El establecimiento de filiales en Austria, Polonia y Malta tiene alguna otra lógica. Las aerolíneas de bajo costo han tardado en ganar participación de mercado en los países de habla alemana, donde la lealtad de los clientes a las aerolíneas nacionales es más fuerte que en otros lugares. Lauda, ​​que lleva el nombre de Niki Lauda, ​​un piloto de carreras austriaco que murió el mes pasado, es una marca singularmente atractiva para los locales. En Polonia, el nombre de Buzz tiene más que un parecido pasajero con Wizz Air, una aerolínea rival de bajo costo, que le está pisando los talones a Ryanair en el país. En Malta, las leyes laborales favorables podrían ser el objetivo. Ryanair planea registrar 50 de sus aviones en el país, de los cuales solo 10 atenderán el mercado local.
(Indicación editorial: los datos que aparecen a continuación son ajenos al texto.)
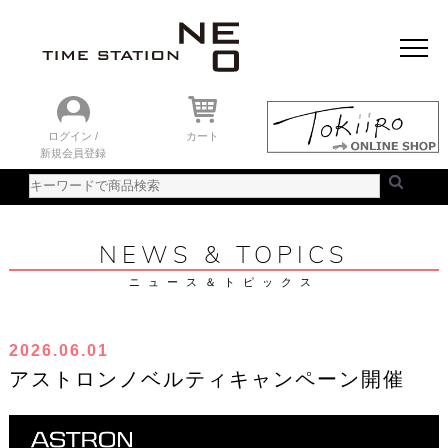
おすすめアイテム
ニュース＆トピック
時計を探す
ランキング
ログイン /
カート
新規会員登録
ご利用ガイド
WEBカタログ
NEWS & TOPICS
ニュース＆トピックス
2026.06.01
アストロンノベルティキャンペーン開催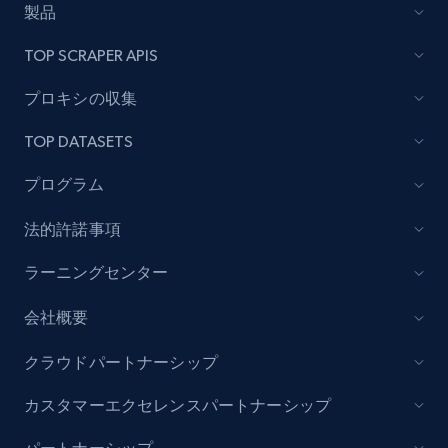
製品
Lazada - Products - Discover products by
TOP SCRAPER APIS
category URL or brand URL
URL, Title, Rating, Reviews, Initial price, Final
プロキシの収集
price, Currency, Stock, and more.
TOP DATASETS
991+
165+
今すぐ始める
プログラム
法的許諾事項
Lazada - Products - Discover products by
ラーニングセンター
seller URL
会社概要
URL, Title, Rating, Reviews, Initial price, Final
price, Currency, Stock, and more.
クラウドパートナーシップ
991+
165+
今すぐ始める
カスタマーエクセレンスパートナーシップ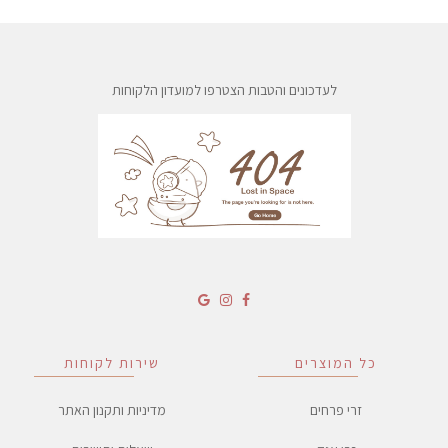
לעדכונים והטבות הצטרפו למועדון הלקוחות
כל המוצרים
שירות לקוחות
זרי פרחים
מדיניות ותקנון האתר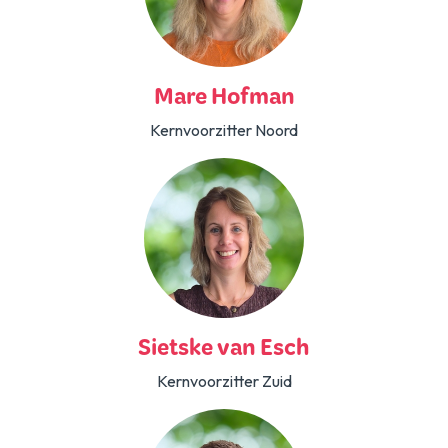
Mare Hofman
Kernvoorzitter Noord
Sietske van Esch
Kernvoorzitter Zuid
Pero también hay una explicación más mundana. La clave fue la decisión de febrero de convertir a O’Leary en director ejecutivo del Grupo Ryanair. Un nuevo director ejecutivo de Ryanair, la aerolínea, será nombrado a finales de este año. O’Leary ya ha comenzado a distanciarse del marketing de la aerolínea. En la actualidad, permite que los ejecutivos más afables de su directorio realicen la mayor parte de las entrevistas con los medios. Ahora toma las quejas de los clientes más en serio que en el pasado, cuando el Sr. O’Leary les decía a los clientes que pedían un reembolso que “se fueran a la mierda”. Ese es un indicio de que después de décadas de deleitarse con la publicidad negativa, la marca de Ryanair se ha vuelto demasiado tóxica para algunos de los mercados a los que ahora quiere expandirse. El Sr. O’Leary solía creer que “toda publicidad es buena publicidad”. Pero ahora tal vez incluso él haya aprendido que hay un límite al que se puede llevar cualquier consigna de gestión.